Selected excerpt:
--- START ---
July 21, 2017

Barbados Sightseeing - St. Nicholas Abbey

St. Nicholas Abbey is the second to last remaining authentic house of the 17th Century that exists anywhere in the "New World". When this residence was built around 1650 of brick and limestone, many of the structures in the North America were made of timber, and have long since perished.

The residence was built only 23 years after Barbados' settlement by the British in 1627, so it is of significant historical value to the island and as such its preservation and continuing access to the public and, display as a heritage tourism site is fundamental to the overall marketing and business plan.

Distinguishing features of this magnificent, well-preserved mansion are: curved Dutch gables, chimney stacks and coral stone finials, a Chinese Chippendale staircase and fine antiques and china. A rare 1930s film of sugar plantation life can also be viewed.
--- END ---
Problem 1: Rewrite the paragraph of the St. Nicholas Abbey text above that begins "Distinguishing features of this magnificent" as a bulleted list, keeping its main facts.

Data for analysis:
--- START ---
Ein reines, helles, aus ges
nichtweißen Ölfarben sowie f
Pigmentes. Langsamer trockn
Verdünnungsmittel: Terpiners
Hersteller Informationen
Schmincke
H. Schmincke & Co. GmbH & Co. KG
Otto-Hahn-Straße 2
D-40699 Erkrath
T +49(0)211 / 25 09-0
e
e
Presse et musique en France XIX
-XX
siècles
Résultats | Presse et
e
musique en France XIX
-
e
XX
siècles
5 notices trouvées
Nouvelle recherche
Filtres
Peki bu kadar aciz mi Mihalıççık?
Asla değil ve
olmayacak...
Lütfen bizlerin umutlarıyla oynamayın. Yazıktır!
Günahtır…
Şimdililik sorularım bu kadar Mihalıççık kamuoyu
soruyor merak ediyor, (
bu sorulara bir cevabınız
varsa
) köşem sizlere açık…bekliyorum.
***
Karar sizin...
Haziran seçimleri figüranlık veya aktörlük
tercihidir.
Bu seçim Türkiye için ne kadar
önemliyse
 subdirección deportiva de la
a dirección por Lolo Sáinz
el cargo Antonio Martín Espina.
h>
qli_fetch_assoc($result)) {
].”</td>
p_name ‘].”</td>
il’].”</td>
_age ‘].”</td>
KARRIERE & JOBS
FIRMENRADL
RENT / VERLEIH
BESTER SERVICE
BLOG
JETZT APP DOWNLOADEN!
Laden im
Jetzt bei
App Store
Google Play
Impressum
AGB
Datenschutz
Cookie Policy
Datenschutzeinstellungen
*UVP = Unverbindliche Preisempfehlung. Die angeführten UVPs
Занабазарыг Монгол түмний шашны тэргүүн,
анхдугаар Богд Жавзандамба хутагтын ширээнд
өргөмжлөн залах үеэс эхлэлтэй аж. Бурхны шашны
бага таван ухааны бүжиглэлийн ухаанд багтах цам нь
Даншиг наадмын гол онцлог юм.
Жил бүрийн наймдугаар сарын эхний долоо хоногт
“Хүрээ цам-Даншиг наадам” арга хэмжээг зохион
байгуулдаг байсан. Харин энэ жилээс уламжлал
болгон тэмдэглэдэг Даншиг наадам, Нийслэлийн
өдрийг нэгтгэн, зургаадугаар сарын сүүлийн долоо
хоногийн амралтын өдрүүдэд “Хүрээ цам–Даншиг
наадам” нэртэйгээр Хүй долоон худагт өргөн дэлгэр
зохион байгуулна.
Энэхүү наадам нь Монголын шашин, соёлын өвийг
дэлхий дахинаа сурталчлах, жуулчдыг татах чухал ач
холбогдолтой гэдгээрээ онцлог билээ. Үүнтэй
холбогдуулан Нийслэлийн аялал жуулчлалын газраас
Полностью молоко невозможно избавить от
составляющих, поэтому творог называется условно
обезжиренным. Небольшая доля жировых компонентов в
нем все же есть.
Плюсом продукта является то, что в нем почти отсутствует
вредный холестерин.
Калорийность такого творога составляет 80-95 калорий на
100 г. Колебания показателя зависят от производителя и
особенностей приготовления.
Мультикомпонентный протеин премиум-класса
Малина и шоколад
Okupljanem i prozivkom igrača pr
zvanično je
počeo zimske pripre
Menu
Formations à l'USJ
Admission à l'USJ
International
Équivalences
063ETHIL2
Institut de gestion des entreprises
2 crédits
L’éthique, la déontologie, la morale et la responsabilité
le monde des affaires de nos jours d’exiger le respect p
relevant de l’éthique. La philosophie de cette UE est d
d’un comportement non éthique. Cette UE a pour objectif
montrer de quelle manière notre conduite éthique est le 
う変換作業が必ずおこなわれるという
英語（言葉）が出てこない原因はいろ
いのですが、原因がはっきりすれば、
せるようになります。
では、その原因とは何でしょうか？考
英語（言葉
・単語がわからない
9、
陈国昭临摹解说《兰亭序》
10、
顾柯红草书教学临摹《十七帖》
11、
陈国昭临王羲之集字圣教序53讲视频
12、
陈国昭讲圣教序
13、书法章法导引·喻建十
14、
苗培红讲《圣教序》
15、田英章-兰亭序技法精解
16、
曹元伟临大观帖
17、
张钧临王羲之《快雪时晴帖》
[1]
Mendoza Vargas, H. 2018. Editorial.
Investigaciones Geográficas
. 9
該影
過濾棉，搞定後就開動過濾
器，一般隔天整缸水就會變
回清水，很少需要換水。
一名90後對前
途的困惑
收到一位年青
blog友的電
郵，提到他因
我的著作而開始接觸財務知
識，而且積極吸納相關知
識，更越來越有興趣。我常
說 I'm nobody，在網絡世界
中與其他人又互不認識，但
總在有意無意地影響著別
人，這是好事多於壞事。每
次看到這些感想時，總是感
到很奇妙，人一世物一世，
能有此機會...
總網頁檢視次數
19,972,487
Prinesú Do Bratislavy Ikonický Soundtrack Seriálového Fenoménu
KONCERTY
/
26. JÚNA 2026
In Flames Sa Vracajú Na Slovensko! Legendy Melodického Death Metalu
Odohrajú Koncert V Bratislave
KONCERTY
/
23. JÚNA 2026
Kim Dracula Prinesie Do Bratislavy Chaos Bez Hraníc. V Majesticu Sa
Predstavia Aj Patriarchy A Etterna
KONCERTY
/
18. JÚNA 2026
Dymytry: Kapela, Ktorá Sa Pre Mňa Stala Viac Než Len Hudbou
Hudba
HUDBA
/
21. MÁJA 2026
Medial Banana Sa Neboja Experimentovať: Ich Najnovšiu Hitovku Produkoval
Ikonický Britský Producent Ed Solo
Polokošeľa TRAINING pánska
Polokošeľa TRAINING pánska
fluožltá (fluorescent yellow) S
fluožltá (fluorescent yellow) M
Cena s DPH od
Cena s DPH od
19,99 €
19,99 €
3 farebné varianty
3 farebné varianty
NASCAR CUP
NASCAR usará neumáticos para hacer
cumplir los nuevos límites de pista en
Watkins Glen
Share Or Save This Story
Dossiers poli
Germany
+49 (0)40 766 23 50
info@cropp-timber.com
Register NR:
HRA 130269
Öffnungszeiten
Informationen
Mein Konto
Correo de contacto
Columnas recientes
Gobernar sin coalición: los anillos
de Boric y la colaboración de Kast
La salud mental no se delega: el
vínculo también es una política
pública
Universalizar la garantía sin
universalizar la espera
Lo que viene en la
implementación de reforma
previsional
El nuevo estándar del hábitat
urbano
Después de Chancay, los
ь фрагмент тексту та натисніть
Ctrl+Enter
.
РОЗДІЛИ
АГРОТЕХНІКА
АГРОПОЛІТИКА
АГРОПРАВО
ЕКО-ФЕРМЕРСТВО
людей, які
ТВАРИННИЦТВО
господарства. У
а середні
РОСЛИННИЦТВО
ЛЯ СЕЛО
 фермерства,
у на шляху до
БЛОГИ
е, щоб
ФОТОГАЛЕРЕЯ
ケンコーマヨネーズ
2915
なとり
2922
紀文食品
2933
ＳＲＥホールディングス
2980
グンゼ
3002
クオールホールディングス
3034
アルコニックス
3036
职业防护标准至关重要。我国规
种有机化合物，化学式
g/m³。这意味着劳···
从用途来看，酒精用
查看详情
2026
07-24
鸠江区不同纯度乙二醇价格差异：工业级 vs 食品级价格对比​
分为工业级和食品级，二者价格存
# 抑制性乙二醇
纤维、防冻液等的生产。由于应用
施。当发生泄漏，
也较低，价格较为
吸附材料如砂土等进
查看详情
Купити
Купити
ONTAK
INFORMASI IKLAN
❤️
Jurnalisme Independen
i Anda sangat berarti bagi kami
--- END ---
Problem 2: Extract the lines of the listing above from its very first line through the line containing "хоногийн амралтын өдрүүдэд", copying each one verbatim.

Expected output 1:
- Curved Dutch gables
- Chimney stacks
- Coral stone finials
- A Chinese Chippendale staircase
- Fine antiques and china
- A rare 1930s film of sugar plantation life, which can be viewed

Expected output 2:
Ein reines, helles, aus ges
nichtweißen Ölfarben sowie f
Pigmentes. Langsamer trockn
Verdünnungsmittel: Terpiners
Hersteller Informationen
Schmincke
H. Schmincke & Co. GmbH & Co. KG
Otto-Hahn-Straße 2
D-40699 Erkrath
T +49(0)211 / 25 09-0
e
e
Presse et musique en France XIX
-XX
siècles
Résultats | Presse et
e
musique en France XIX
-
e
XX
siècles
5 notices trouvées
Nouvelle recherche
Filtres
Peki bu kadar aciz mi Mihalıççık?
Asla değil ve
olmayacak...
Lütfen bizlerin umutlarıyla oynamayın. Yazıktır!
Günahtır…
Şimdililik sorularım bu kadar Mihalıççık kamuoyu
soruyor merak ediyor, (
bu sorulara bir cevabınız
varsa
) köşem sizlere açık…bekliyorum.
***
Karar sizin...
Haziran seçimleri figüranlık veya aktörlük
tercihidir.
Bu seçim Türkiye için ne kadar
önemliyse
 subdirección deportiva de la
a dirección por Lolo Sáinz
el cargo Antonio Martín Espina.
h>
qli_fetch_assoc($result)) {
].”</td>
p_name ‘].”</td>
il’].”</td>
_age ‘].”</td>
KARRIERE & JOBS
FIRMENRADL
RENT / VERLEIH
BESTER SERVICE
BLOG
JETZT APP DOWNLOADEN!
Laden im
Jetzt bei
App Store
Google Play
Impressum
AGB
Datenschutz
Cookie Policy
Datenschutzeinstellungen
*UVP = Unverbindliche Preisempfehlung. Die angeführten UVPs
Занабазарыг Монгол түмний шашны тэргүүн,
анхдугаар Богд Жавзандамба хутагтын ширээнд
өргөмжлөн залах үеэс эхлэлтэй аж. Бурхны шашны
бага таван ухааны бүжиглэлийн ухаанд багтах цам нь
Даншиг наадмын гол онцлог юм.
Жил бүрийн наймдугаар сарын эхний долоо хоногт
“Хүрээ цам-Даншиг наадам” арга хэмжээг зохион
байгуулдаг байсан. Харин энэ жилээс уламжлал
болгон тэмдэглэдэг Даншиг наадам, Нийслэлийн
өдрийг нэгтгэн, зургаадугаар сарын сүүлийн долоо
хоногийн амралтын өдрүүдэд “Хүрээ цам–Даншиг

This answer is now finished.